Good morning from Ft. Lauderdale!
1. Good question! Referring to yesterday’s post about an actor being excised from a film because he was revealed to be a registered sex offender, trenchant commenter Zanshin asks,
Is it possible to define something like the Ethics Alarms Distracting Actor Principle corresponding with the Ethics Alarms Naked Teacher Principle? The Ethics Alarms Naked Teacher Principle (NTP) states: A secondary school teacher or administrator (or other role model for children) who allows pictures of himself or herself to be widely publicized, as on the web, showing the teacher naked or engaging in sexually provocative poses, cannot complain when he or she is dismissed by the school as a result.

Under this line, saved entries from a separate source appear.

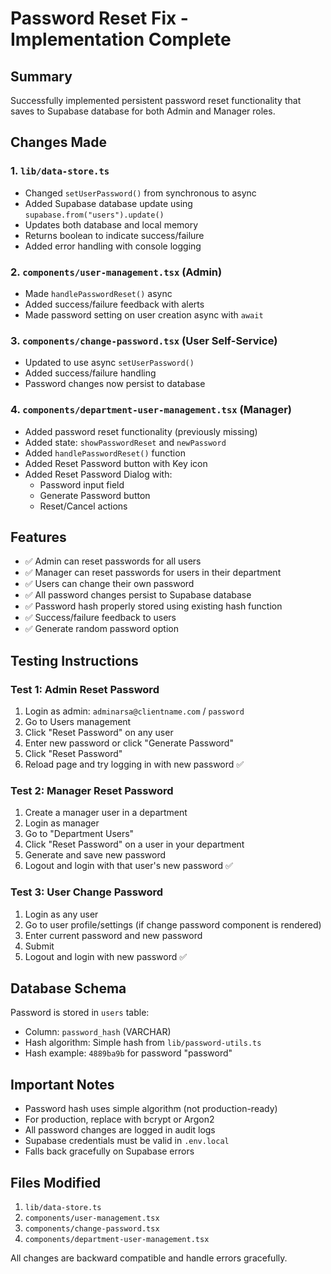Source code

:# Password Reset Fix - Implementation Complete

## Summary

Successfully implemented persistent password reset functionality that saves to Supabase database for both Admin and Manager roles.

## Changes Made

### 1. `lib/data-store.ts`

-   Changed `setUserPassword()` from synchronous to async
-   Added Supabase database update using `supabase.from("users").update()`
-   Updates both database and local memory
-   Returns boolean to indicate success/failure
-   Added error handling with console logging

### 2. `components/user-management.tsx` (Admin)

-   Made `handlePasswordReset()` async
-   Added success/failure feedback with alerts
-   Made password setting on user creation async with `await`

### 3. `components/change-password.tsx` (User Self-Service)

-   Updated to use async `setUserPassword()`
-   Added success/failure handling
-   Password changes now persist to database

### 4. `components/department-user-management.tsx` (Manager)

-   Added password reset functionality (previously missing)
-   Added state: `showPasswordReset` and `newPassword`
-   Added `handlePasswordReset()` function
-   Added Reset Password button with Key icon
-   Added Reset Password Dialog with:
    -   Password input field
    -   Generate Password button
    -   Reset/Cancel actions

## Features

-   ✅ Admin can reset passwords for all users
-   ✅ Manager can reset passwords for users in their department
-   ✅ Users can change their own password
-   ✅ All password changes persist to Supabase database
-   ✅ Password hash properly stored using existing hash function
-   ✅ Success/failure feedback to users
-   ✅ Generate random password option

## Testing Instructions

### Test 1: Admin Reset Password

1. Login as admin: `adminarsa@clientname.com` / `password`
2. Go to Users management
3. Click "Reset Password" on any user
4. Enter new password or click "Generate Password"
5. Click "Reset Password"
6. Reload page and try logging in with new password ✅

### Test 2: Manager Reset Password

1. Create a manager user in a department
2. Login as manager
3. Go to "Department Users"
4. Click "Reset Password" on a user in your department
5. Generate and save new password
6. Logout and login with that user's new password ✅

### Test 3: User Change Password

1. Login as any user
2. Go to user profile/settings (if change password component is rendered)
3. Enter current password and new password
4. Submit
5. Logout and login with new password ✅

## Database Schema

Password is stored in `users` table:

-   Column: `password_hash` (VARCHAR)
-   Hash algorithm: Simple hash from `lib/password-utils.ts`
-   Hash example: `4889ba9b` for password "password"

## Important Notes

-   Password hash uses simple algorithm (not production-ready)
-   For production, replace with bcrypt or Argon2
-   All password changes are logged in audit logs
-   Supabase credentials must be valid in `.env.local`
-   Falls back gracefully on Supabase errors

## Files Modified

1. `lib/data-store.ts`
2. `components/user-management.tsx`
3. `components/change-password.tsx`
4. `components/department-user-management.tsx`

All changes are backward compatible and handle errors gracefully.
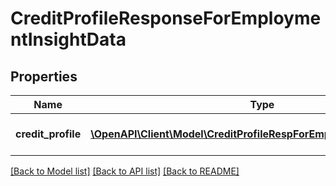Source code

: # CreditProfileResponseForEmploymentInsightData

## Properties
Name | Type | Description | Notes
------------ | ------------- | ------------- | -------------
**credit_profile** | [**\OpenAPI\Client\Model\CreditProfileRespForEmploymentInsightData[]**](CreditProfileRespForEmploymentInsightData.md) | Employment Insight Response | [optional] 

[[Back to Model list]](../README.md#documentation-for-models) [[Back to API list]](../README.md#documentation-for-api-endpoints) [[Back to README]](../README.md)


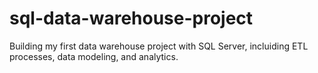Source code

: # sql-data-warehouse-project
Building my first data warehouse project with SQL Server, incluiding ETL processes, data modeling, and analytics.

I suppose one could argue that anyone who has a criminal record of any substantive variety cannot complain about the lifetime consequences of his own action. I don’t think the principle, as Zanshin implies it would, should apply to a movie actor in a small part unrelated to the offense. Distracting to who, exactly? How many movie-goers are going to say, “I wanted to see the film, but I hear that the guy who plays “Third guard” is a registered sex offender, and I’m outraged.” The actor who created the distraction was the meddlesome bigot who complained to the studio.
The NTP exists because secondary school students should not have to cope with naked images of their teachers, as this may interfere with their respect and concentration. No such justification exists in the case discussed yesterday. I might well apply in a situation like that of Kevin Spacey, whose personal conduct might well constitute a tangible distraction from any film he appears in.
2. Academy Awards ethics. The foundering Academy of Motion Picture Arts and Sciences is now postponing the introduction of the the new award it had announced, which would recognize “outstanding achievement in popular film.” The award was immediately criticized for either being too vague or for relegating less serious films to the “kid’s table,” and creating a secondary award that would prevent a “popular film” from ever being named “Best Picture.” The word “best,” of course, is clear as a bell.
A film’s popularity with the public should be a substantial factor in determining what is “best,” and the proposed new category is a tacit admission that the “Best Picture” determination has been too often steered by politics, snobbery, and other hypocritical factors that are unrelated to what Hollywood is supposed to do: make good, creative, popular entertainment.
I have long advocated that instead of “Best Picture,” the ultimate Oscar should be recast as “Movie of the Year.” This would clarify the award considerably, and eliminate future grandstanding and virtue-signaling by the Academy.
Yikes! Gotta run…as Arnold says, “I’ll be back.”